Wczoraj u Premiera była debata o ACTA, można było śledzić ją przez internet. O tym wszyscy wiedzą. Dziś możemy zapoznać się z licznymi relacjami i komentarzami, które podobnie jak cała debata są długie i najczęściej pozbawione głębszego sensu.

Nie chciałbym być autorem kolejnego takiego komentarza, choć uznaliśmy w redakcji, że coś na ten temat wypada napisać. Więc co?

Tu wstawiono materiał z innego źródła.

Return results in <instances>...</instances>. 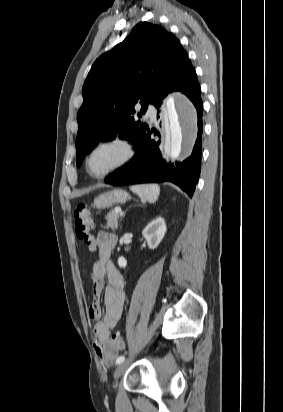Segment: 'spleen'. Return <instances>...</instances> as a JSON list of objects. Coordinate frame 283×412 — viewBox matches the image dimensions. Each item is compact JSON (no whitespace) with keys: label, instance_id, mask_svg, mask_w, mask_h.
Listing matches in <instances>:
<instances>
[{"label":"spleen","instance_id":"3e777b00","mask_svg":"<svg viewBox=\"0 0 283 412\" xmlns=\"http://www.w3.org/2000/svg\"><path fill=\"white\" fill-rule=\"evenodd\" d=\"M130 190L136 193L143 201L155 203L160 194V187L157 184L133 185Z\"/></svg>","mask_w":283,"mask_h":412}]
</instances>
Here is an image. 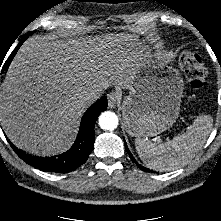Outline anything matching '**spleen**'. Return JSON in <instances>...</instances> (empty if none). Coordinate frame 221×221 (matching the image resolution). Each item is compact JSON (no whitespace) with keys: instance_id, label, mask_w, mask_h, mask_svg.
I'll list each match as a JSON object with an SVG mask.
<instances>
[{"instance_id":"3e777b00","label":"spleen","mask_w":221,"mask_h":221,"mask_svg":"<svg viewBox=\"0 0 221 221\" xmlns=\"http://www.w3.org/2000/svg\"><path fill=\"white\" fill-rule=\"evenodd\" d=\"M210 115H199L194 123L165 143L154 144L149 140L135 139V148L144 164L156 171H170L183 165L201 148L212 128Z\"/></svg>"}]
</instances>
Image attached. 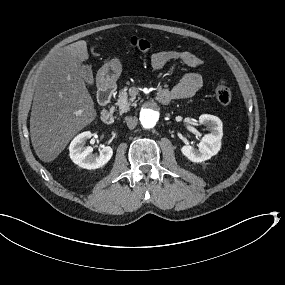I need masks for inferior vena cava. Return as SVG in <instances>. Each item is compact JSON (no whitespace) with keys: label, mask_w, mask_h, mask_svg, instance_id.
<instances>
[{"label":"inferior vena cava","mask_w":285,"mask_h":285,"mask_svg":"<svg viewBox=\"0 0 285 285\" xmlns=\"http://www.w3.org/2000/svg\"><path fill=\"white\" fill-rule=\"evenodd\" d=\"M124 121L126 122L129 129H134L137 125L138 119L137 117L126 116L124 118Z\"/></svg>","instance_id":"inferior-vena-cava-1"}]
</instances>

Wczoraj wieczorem i potem w nocy zastanawiałem się nad tym, czy w całym przedstawieniu zorganizowanym przez Kancelarię Premiera było cokolwiek pouczającego. Było!

Upewniłem się ostatecznie, że Zdrojewski, Tusk i Boni:

  • Absolutnie nie odróżniają twórców od organizacji zbiorowego zarządzania (OZZ) i wydawców, a są to przecież trzy różne grupy podmiotów, które mają różne interesy (tak, całkowicie różne interesy, choć OZZ-y są bliżej wydawców niż twórców).
  • Nie rozumieją, że zachowywanie przejrzystości to kwestia mentalności a nie rozwiązań technicznych. Dziennik Internautów pisał o tym nie raz. Wystarczy, by MKiDN na swojej stronie głównej zamieścił newsa w rodzaju: "Konsultujemy ACTA, przysyłajcie swoje opinie na adres acta@mkidn.gov.pl". Byłoby uczciwie i przejrzyście, a wcale nie wymaga to nowych form konsultacji. Wystarczy po ludzku użyć istniejących narzędzi.
  • Ciągle nie rozumieją, że internauci to obywatele, a nie jakieś mroczne stowarzyszenie.
  • Wierzą naiwnie w to, że ciągłe organizowanie teatralnych debat zastąpi realną, solidną, uczciwą i przejrzystą pracę rządu.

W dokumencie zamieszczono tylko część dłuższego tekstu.